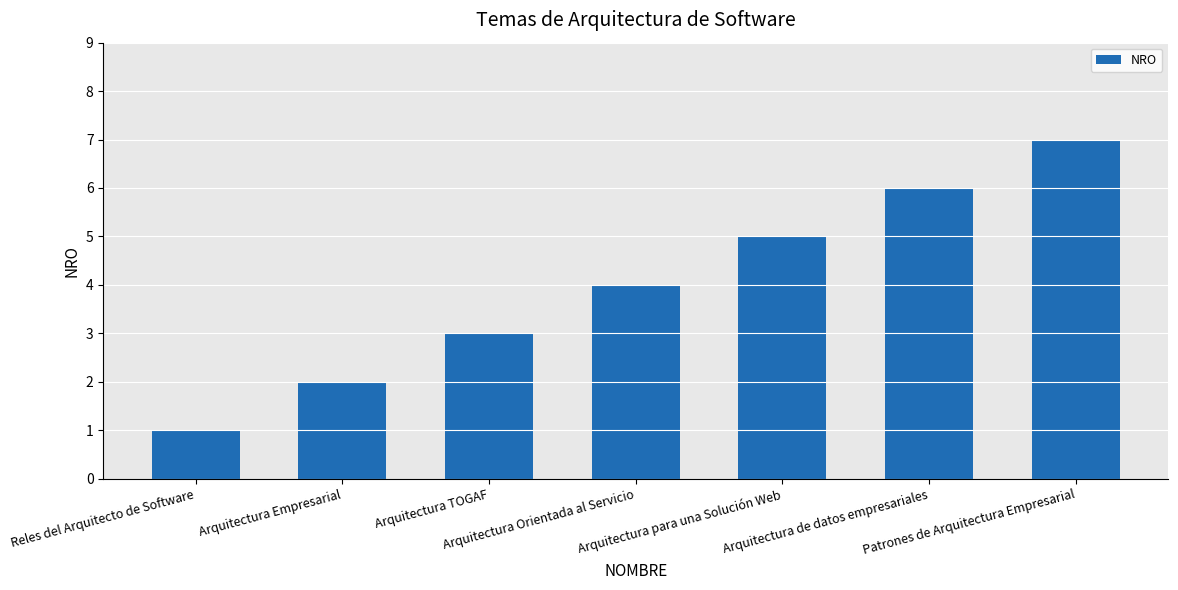

Reading left to right, what are all the values shown in this chart?

1	2	3	4	5	6	7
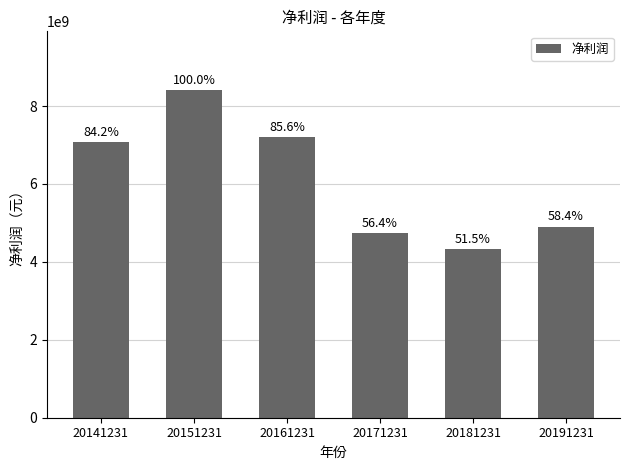

How many bars are there in total?

6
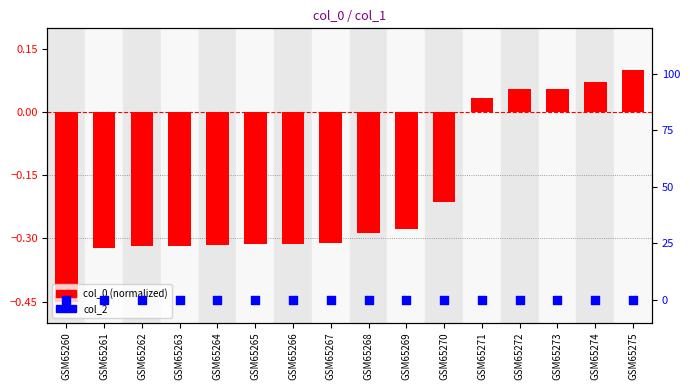

Which series has the largest total across all categories?

col_2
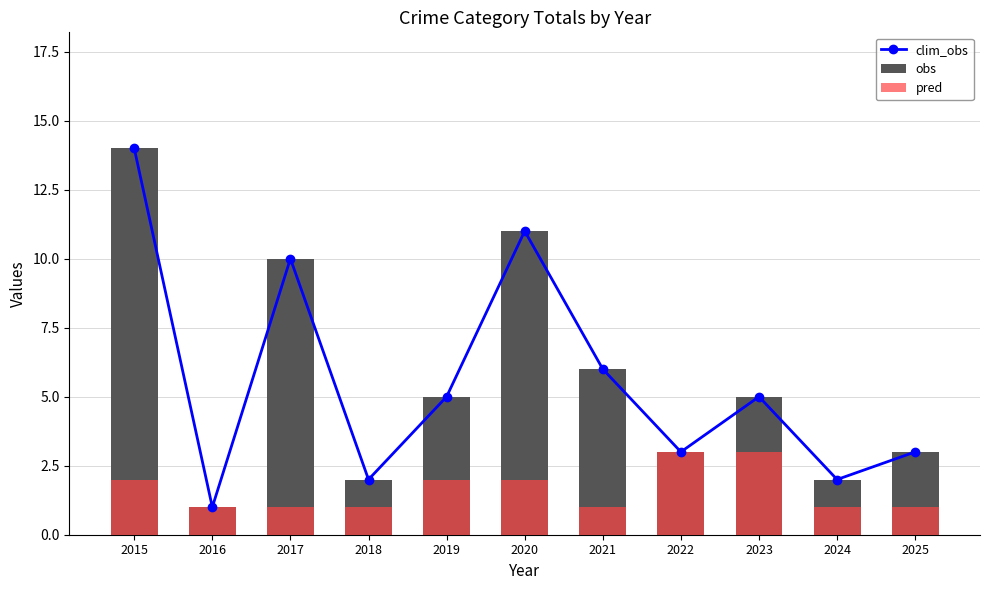

Reading left to right, list all the values displayed in this chart.

clim_obs: 2015=14	2016=1	2017=10	2018=2	2019=5	2020=11	2021=6	2022=3	2023=5	2024=2	2025=3
obs: 2015=14	2016=1	2017=10	2018=2	2019=5	2020=11	2021=6	2022=3	2023=5	2024=2	2025=3
pred: 2015=2	2016=1	2017=1	2018=1	2019=2	2020=2	2021=1	2022=3	2023=3	2024=1	2025=1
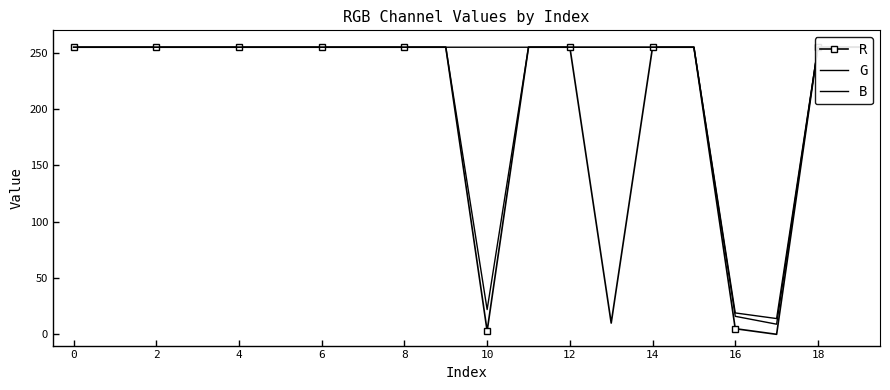

At which category does R reach its first local valley?

10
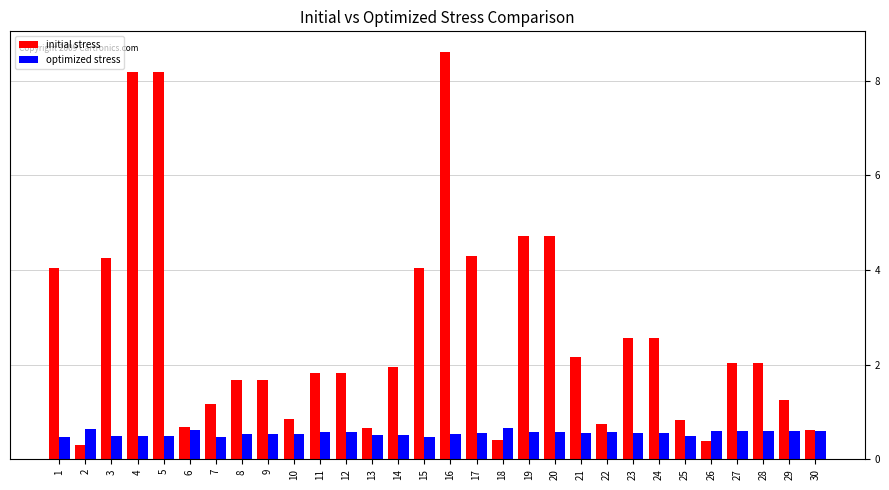

What is the value of the optimized stress bar at the 12th from the left?

0.6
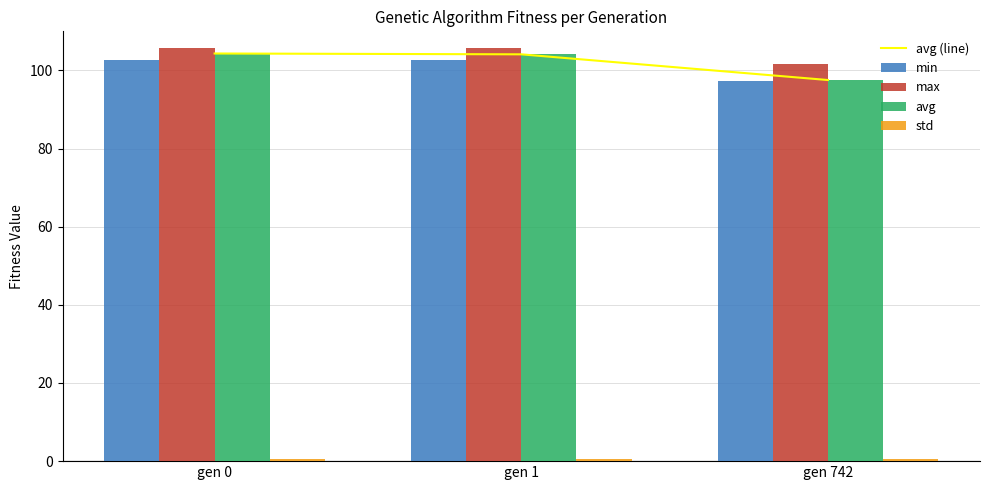

What is the lowest value of the avg series?

97.5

**WHAT TO WORK ON:** Rewrite all of the records above with every "chart" changed to "graph" and nothing else altered, leaving out the pictures.

**SOLUTION TO THE PROBLEM:**
Reading left to right, what are all the values shown in this graph?

1	2	3	4	5	6	7

How many bars are there in total?

6

Which series has the largest total across all categories?

col_2

Reading left to right, list all the values displayed in this graph.

clim_obs: 2015=14	2016=1	2017=10	2018=2	2019=5	2020=11	2021=6	2022=3	2023=5	2024=2	2025=3
obs: 2015=14	2016=1	2017=10	2018=2	2019=5	2020=11	2021=6	2022=3	2023=5	2024=2	2025=3
pred: 2015=2	2016=1	2017=1	2018=1	2019=2	2020=2	2021=1	2022=3	2023=3	2024=1	2025=1

At which category does R reach its first local valley?

10

What is the value of the optimized stress bar at the 12th from the left?

0.6

What is the lowest value of the avg series?

97.5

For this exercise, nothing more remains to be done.